L'on espère donc que la prochaine fois que Le Nouvel Observateur publiera
un entretien avec une antiféministe notoire, l'hebdomadaire aura eu la
probité de lui adresser des questions rédigées par Clémentine Autain et
que Sophie des Déserts en commentera les réponses.
Dans
le dossier publié cette semaine par L'Obs (n° 2522), "DSK, Iacub et
nous", le seul article qui témoigne d'un authentique souci féministe,
c'est en effet celui de Sophie des Déserts. Pas plus que nous, elle ne
croit que Iacub ait été manipulée par des ennemis de DSK et contrainte à
publier Belle et Bête contre son gré.
«
A un moment donné, on s'est posé la question, explique son éditeur :
peut-être qu'il ne faut pas le faire ce livre ? Elle (Marcela Iacub,
ndlr) ne voulait plus le faire non plus. Et puis tout à coup, la version
quatre, je crois, est arrivée, un texte qui ne ressemblait pas aux
autres ; et c'est là-dessus que l'on a encore travaillé, qu'elle a
travaillé » (RTL 7 mars 2013, repris par Le Nouvel Observateur).
Le mail que l'essayiste a envoyé à DSK en novembre aura servi à vaguement tenter de
détourner d'elle une partie de la foudre - du foutre à la foudre... -
de DSK tout en contredisant ce qu'elle laisse croire dans son "roman",
et qui est peut-être, au moins en partie, vrai : "C'est l'extase,
jusqu'à ce que le cochon se lasse. Il aurait suffi de 3 mois (et non 7,
comme elle l'écrira). L'intellectuelle maîtrisant son sujet aurait dû
l'anticiper. mais la femme souffre. (...) Le mail lu à l'audience
n'était que le coup de sang d'une intellectelle de 48 ans qui, au moment
où elle met un point final à son ouvrage, tente de se dédouaner,
peut-être parce qu'elle se sent mal.

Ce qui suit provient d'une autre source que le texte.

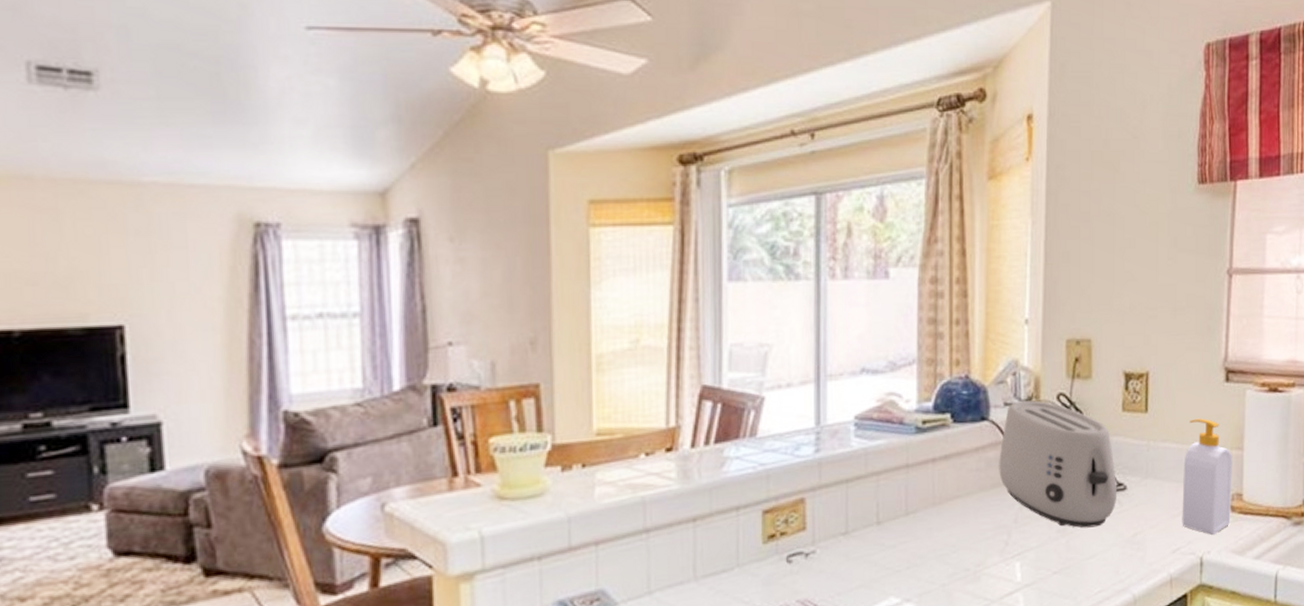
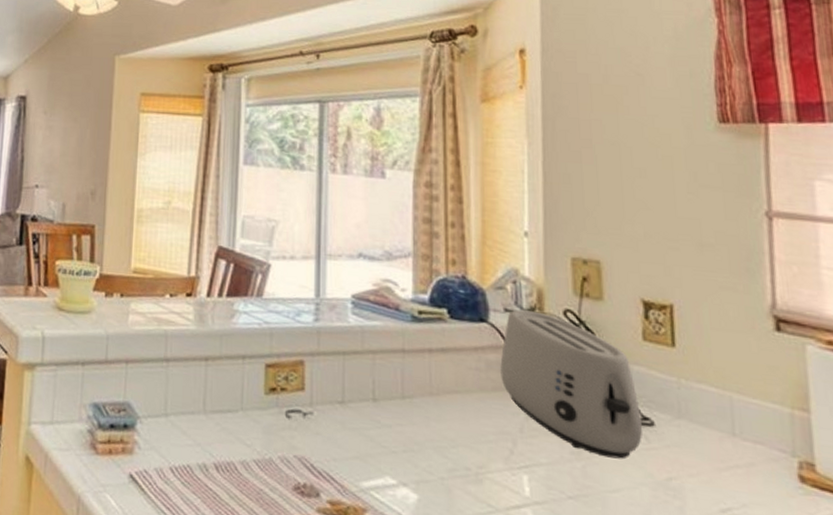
soap bottle: present [1182,418,1232,535] -> none [727,364,801,504]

L'immorale a-t-elle des états d'âme
? Elle s'en veut surtout d'avoir été amoureuse, puis jetée. Ramenée à
la condition d'une midinette ordinaire." (Sophie des Déserts, NO, 7
mars, p. 90).
Alors qu'elle a tenu à faire savoir qu'elle, du moins, elle n'était pas une femme, et que de chronique
en chronique, elle a refusé toute identification avec les victimes de
l'outrecuidance, des maltraitances et des violences commises par des
hommes.
Or, Olivier Abel en fait l'hypothèse - comme Fabienne Pascaud et Olivier Pascal-Moussellard dans leur critique ambivalente
d'un texte lui-même explicitement duplice - Marcela Iacub "semble avoir
touché, comme dans un cauchemar, les limites de sa propre philosophie
de la liberté sexuelle" (NO, 2522, 7 mars, p. 95).
Je
partage cet avis. Si la manipulatrice n'a pas été manipulée par des
comploteurs anti-DSK, elle semble avoir été "abusée" par l'homme-cochon,
et avoir trouvé un moyen de se venger sans faire appel aux tribunaux : Belle et Bête a "cartonné" titre Elle.

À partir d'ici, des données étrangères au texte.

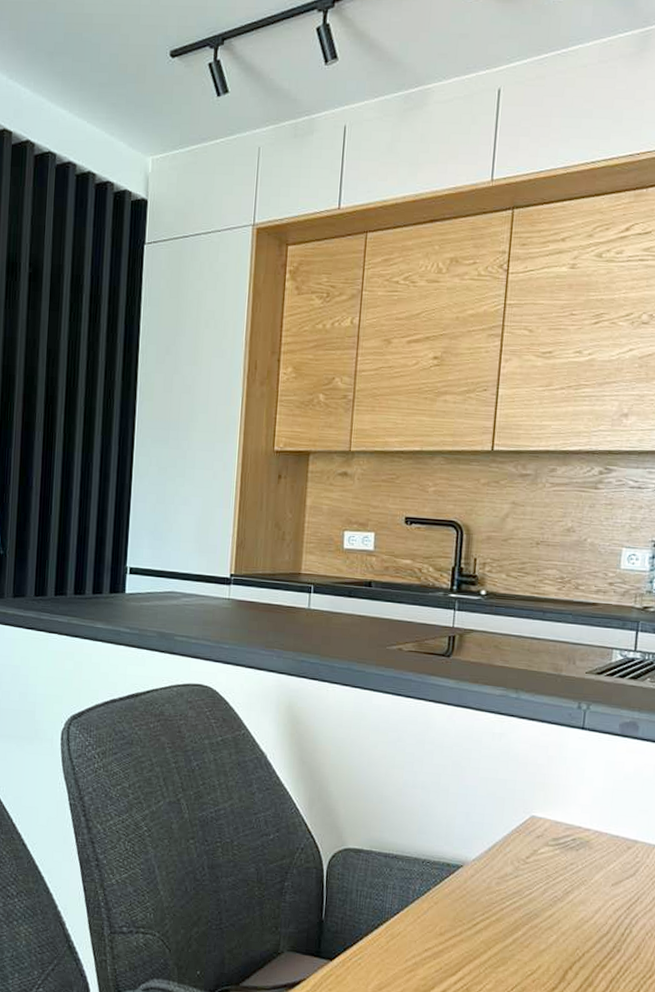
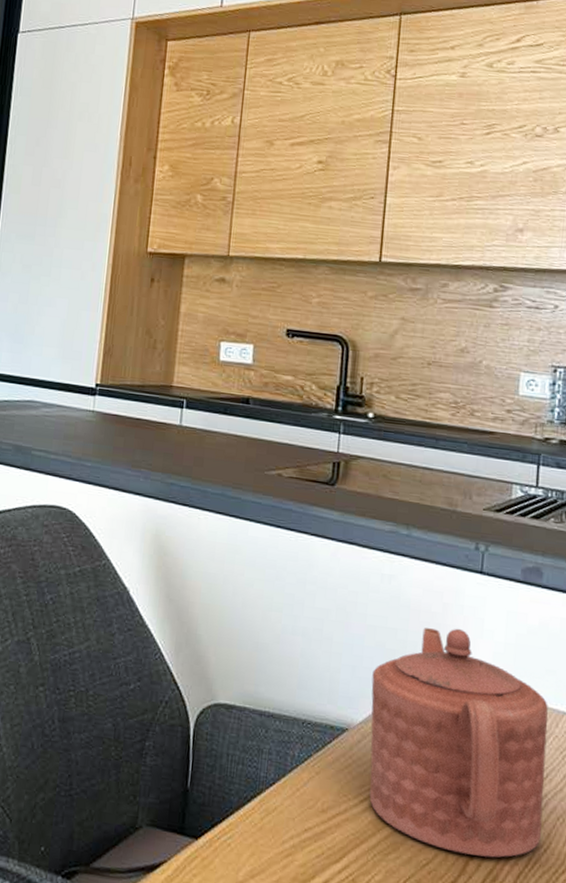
teapot: none [481,777,641,967] -> present [369,628,548,858]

Il serait déjà réédité. Et le moins que l'on puisse dire c'est que
l'homme-cochon-caniche est assez complètement ridiculisé et discrédité.
On
sait combien la juriste libérale - plutôt que libertaire - s'oppose à
toute législation qui limite la liberté sexuelle, comme le font les lois
contre le harcèlement, les agressions sexuelles et le viol. Un
"prédateur" - pour reprendre la formulation d'Elaine Sciolino, pouvait
être assuré de l'impunité...Mais il avait omis le risque de
l'autofiction vengeresse.
L'Obs,
s'il veut pouvoir prétendre au titre de défenseur des droits des
femmes, devrait demander à Marcela Iacub d'écrire des chroniques qui
déconstruisent les thèses masculinistes dont elle s'est fait jusqu'à
présent le relais. Elle y pourrait aussi exposer la théorie de la
vengeance exposée et explosive de la mi-sainte mi-truie.
Sophie des Déserts a déjà trouvé le titre du recueil où ces chroniques
seront rassemblées : "Marcela ou les infortunes de la liberté".